Both models consistently identified tropical and sub-tropical areas as climatically highly-suitable for establishment of P. truncatus. This is important because cassava is a primary crop in the tropics and subtropics, and many of the publications documenting the rapid spread and dispersal of P. truncatus in Africa cite the species’ quick adaptation to cassava as an alternate agricultural host as a primary contributing factor15,55. In Africa, infestations often occur when cassava is stored as dried chips. Cassava is native to South America and is now grown throughout Brazil, in tropical Africa and Asia, in India and China, and parts of tropical Australia56. It is used as a staple food because of its high starch content in the roots, as well as in industrial processes57. Production for human food is increasing and some researchers have stated that cassava now ranks behind wheat, corn, and rice in global production and utilization58. Although potential spread of P. truncatus might be limited because cassava is cultivated in large plantations in South America and tropical Asia, and may not be stored as dried chips, it is still reasonable to assume that if P. truncatus was introduced into areas where cassava is grown and where P. truncatus has not been established, some adaptation and dispersal could still occur.

Many studies in Africa also document survival and reproduction of P. truncatus on woody host material, including live and dead branches, branches girdled by attacking wood-boring insects, or on seeds6,59,60. Though listings for specific species can be inconsistent and contradictory, there are obviously some woody species that will support development and reproduction in addition to incidental or low-level attack and survival. Nansen et al.59 reported reproduction on teak (Tectona grandis L.) seeds. The natural range of teak is the Indian peninsula and Southeast Asia, but it is also planted in managed plantations throughout the tropics61. While there is no evidence that P. truncatus would attack mature trees, it seems that it could indeed survive and reproduce on dead branches and seeds and serve as an alternate host as well. Since P. truncatus is a member of the family Bostrichidae, and most members of this family are wood-boring insects, it is not surprising that it can potentially survive and reproduce on woody material. Both the Mexican + Central American and African models predict that P. truncatus could survive in tropical areas where teak and cassava are both present. It is also possible that other woody species could serve as alternate hosts as well.

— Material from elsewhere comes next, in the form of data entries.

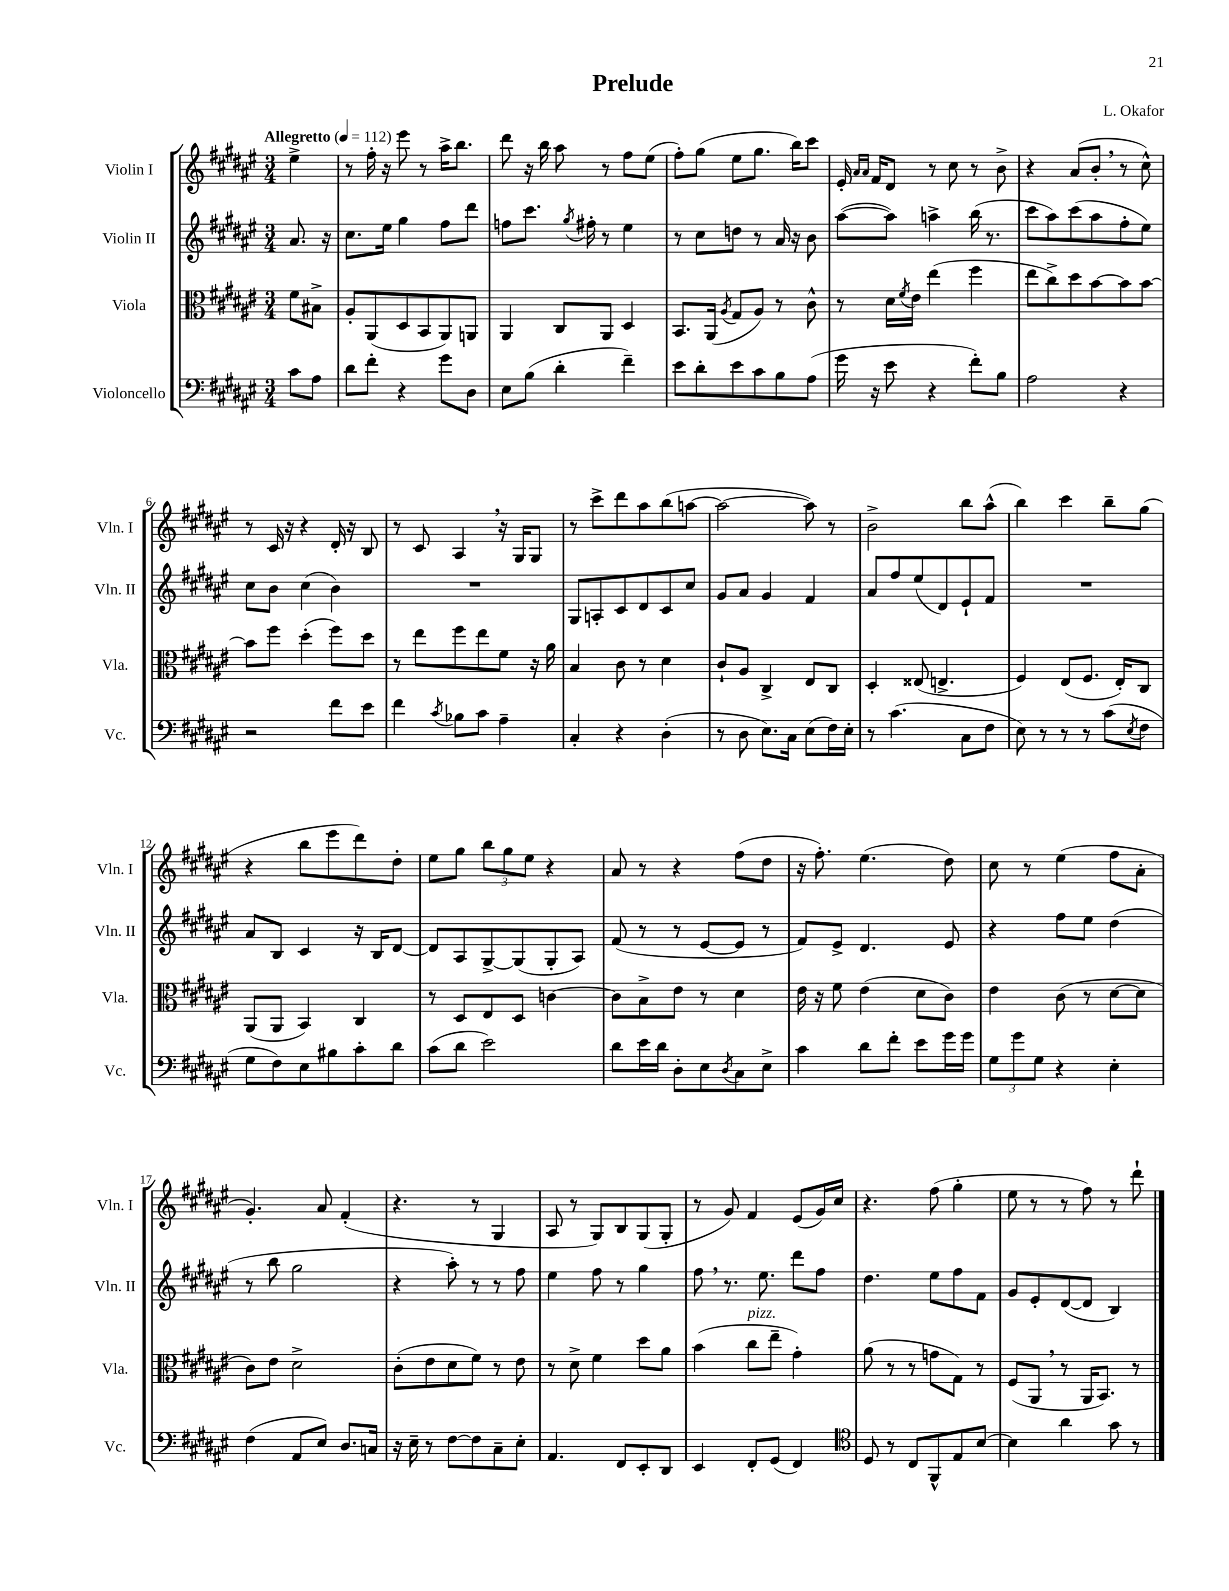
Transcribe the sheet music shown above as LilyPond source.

\header { title = "Prelude" composer = "L. Okafor" }
<<
\new StaffGroup <<
\new Staff = "s0" \with { instrumentName = "Violin I" shortInstrumentName = "Vln. I" } {
    \clef treble \key fis \major \numericTimeSignature \time 3/4 \partial 4 \tempo "Allegretto" 4 = 112
    eis''4-> |
    r8 fis''16-. r16 eis'''8 r8 ais''16-> b''8. |
    dis'''8 r16 b''16 ais''8 r8 fis''8 eis''8( |
    fis''8-.) gis''8( eis''8 gis''8. b''16) cis'''8 |
    eis'16-. \grace { ais'16 ais'16 } fis'16 dis'8 r8 cis''8 r8 b'8-> |
    r4 ais'8( b'8-. \breathe r8 cis''8-^) |
    r8 cis'16 r16 r4 dis'16-. r16 b8 |
    r8 cis'8 ais4 \breathe r16 gis16 gis8 |
    r8 cis'''8-> dis'''8 ais''8 b''8( a''8~ |
    a''2~ a''8) r8 |
    b'2-> b''8 ais''8-^( |
    b''4) cis'''4 b''8-- gis''8( |
    r4 b''8 eis'''8 dis'''8) dis''8-. |
    eis''8 gis''8 \tuplet 3/2 { b''8 gis''8 eis''8 } r4 |
    ais'8 r8 r4 fis''8( dis''8 |
    r16 fis''8.-.) eis''4.( dis''8) |
    cis''8 r8 eis''4( fis''8 ais'8-. |
    gis'4.-.) ais'8 fis'4-.( |
    r4. r8 gis4 |
    ais8 r8 gis8) b8 gis8( gis8-. |
    r8 gis'8) fis'4 eis'8( gis'16) cis''16 |
    r4. fis''8( gis''4-. |
    eis''8 r8 r8 fis''8) r8 dis'''8-! \bar "|." |
}
\new Staff = "s1" \with { instrumentName = "Violin II" shortInstrumentName = "Vln. II" } {
    \clef treble \key fis \major \numericTimeSignature \time 3/4 \partial 4
    ais'8. r16 |
    cis''8. eis''16 gis''4 fis''8 dis'''8 |
    f''8 cis'''8. \acciaccatura { gis''8 } fis''16-. r8 eis''4 |
    r8 cis''8 d''8 r8 ais'16 r16 b'8 |
    ais''8~( ais''8) a''4-> b''16( r8. |
    cis'''8 ais''8) cis'''8( ais''8 fis''8-. eis''8) |
    cis''8 b'8 cis''4( b'4) |
    R2. |
    gis8 a8-. cis'8 dis'8 cis'8 cis''8 |
    gis'8 ais'8 gis'4 fis'4 |
    ais'8 fis''8 eis''8( dis'8) eis'8-! fis'8 |
    R2. |
    ais'8 b8 cis'4 r16 b16 dis'8~ |
    dis'8 ais8 gis8~-> gis8( gis8-. ais8) |
    fis'8( r8 r8 eis'8~ eis'8 r8 |
    fis'8) eis'8-> dis'4. eis'8 |
    r4 fis''8 eis''8 dis''4( |
    r8 b''8 gis''2 |
    r4 ais''8-.) r8 r8 fis''8 |
    eis''4 fis''8 r8 gis''4 |
    fis''8 \breathe r8. eis''8. dis'''8 fis''8 |
    dis''4. eis''8 fis''8 fis'8 |
    gis'8 eis'8-. dis'8~( dis'8 b4) \bar "|." |
}
\new Staff = "s2" \with { instrumentName = "Viola" shortInstrumentName = "Vla." } {
    \clef alto \key fis \major \numericTimeSignature \time 3/4 \partial 4
    fis'8 bis8-> |
    ais8-. ais,8( dis8 b,8 ais,8) a,8 |
    ais,4 cis8 ais,8 dis4 |
    b,8. ais,16( \acciaccatura { ais8 } gis8 ais8) r8 cis'8-^ |
    r8 dis'16 \acciaccatura { fis'8 } eis'16 eis''4( fis''4 |
    eis''8 cis''8->) dis''8 b'8~ b'8 b'8~ |
    b'8 fis''8 dis''4-.( fis''8) dis''8 |
    r8 eis''8 fis''8 eis''8 fis'8 r16 ais'16 |
    b4 cis'8 r8 dis'4 |
    cis'8-! ais8 cis4-> eis8 cis8 |
    dis4-. eisis8( e4.-> |
    fis4) eis8( fis8. eis16-.) cis8 |
    ais,8( ais,8 b,4) cis4 |
    r8 dis8 eis8 dis8 c'4~ |
    c'8 b8-> eis'8 r8 dis'4 |
    eis'16 r16 fis'8 eis'4( dis'8 cis'8) |
    eis'4 cis'8( r8 dis'8~ dis'8 |
    cis'8) eis'8 dis'2-> |
    cis'8-.( eis'8 dis'8 fis'8) r8 eis'8 |
    r8 dis'8-> fis'4 dis''8 ais'8 |
    b'4( cis''8^\markup { \italic "pizz." } eis''8-- gis'4-.) |
    ais'8( r8 r8 g'8 gis8) r8 |
    fis8( ais,8 \breathe r8 ais,16 b,8.) r8 \bar "|." |
}
\new Staff = "s3" \with { instrumentName = "Violoncello" shortInstrumentName = "Vc." } {
    \clef bass \key fis \major \numericTimeSignature \time 3/4 \partial 4
    cis'8 ais8 |
    dis'8 fis'8-. r4 gis'8 dis8 |
    eis8 b8( dis'4-. fis'4--) |
    eis'8 dis'8-. eis'8 cis'8 b8 ais8( |
    gis'16 r16 eis'8 r4 fis'8-.) b8 |
    ais2 r4 |
    r2 fis'8 eis'8 |
    fis'4 \acciaccatura { cis'8 } bes8 cis'8 ais4-- |
    cis4-. r4 dis4-.( |
    r8 dis8 eis8.) cis16 eis8( fis16) eis16-. |
    r8 cis'4.( cis8 fis8 |
    eis8) r8 r8 r8 cis'8( \acciaccatura { eis8 } fis8 |
    gis8 fis8) eis8 bis8 cis'8-. dis'8 |
    cis'8( dis'8 eis'2) |
    dis'8 eis'16 dis'16 dis8-. eis8 \acciaccatura { dis8 } cis8 eis8-> |
    cis'4 dis'8 fis'8-. eis'8 gis'16 gis'16 |
    \tuplet 3/2 { gis8 gis'8 gis8 } r4 eis4-. |
    fis4( ais,8 eis8) dis8. c16 |
    r16 eis16-- r8 fis8~ fis8 cis8-- eis8-. |
    ais,4. fis,8 eis,8-. dis,8 |
    eis,4 fis,8-. gis,8( fis,4) |
    \clef tenor dis8 r8 cis8 fis,8-^ eis8 b8~ |
    b4 ais'4 gis'8 r8 \bar "|." |
}
>>
>>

The MaxEnt modeling approach performs particularly well with small samples size59 and has been utilized for a variety of invasive species, including the brown marmorated stink bug (Halyomorpha halys [Stål])62, the emerald ash borer (Agrilus planipennis Fairmaire)63, and spotted wing drosophila (Drosophila suzukii) Matsumura64. There were some discrepancies between our two models but predicted climatic suitability can differ between models based on native versus invaded populations for multiple reasons, such as shifts in climatic niche with invasion65,66, other biotic sieves such as interspecific competition that limit the realized niche67 or an incomplete description of climatic suitability in the invaded range due to lack of equilibrium with the environment23. We compared the two models using two indices of similarity, Schoener’s D and I, a modified Hellinger distance45,47. Others have found that I tends to estimate greater similarity than Schoener’s D48,68, and that D may be better suited for computing niche overlap48.

In conclusion, our modeling results provide guidelines for predicting potential geographic regions where P. truncatus could survive outside of storage facilities or in unbuffered environments, and consequently, the increased risk of invasion into storage facilities due to populations sustained outside these facilities. Our models suggest grains stored in tropical Asia may be especially at risk if P. truncatus were to become established in the surrounding environment. This modeling approach could be used to guide directed studies on temperature tolerance for management in storage facilities. These results emphasize the need for monitoring of this pest in tropical areas where it is not currently present or established, and for governments and research institutions to be proactive in their surveillance and detection efforts69.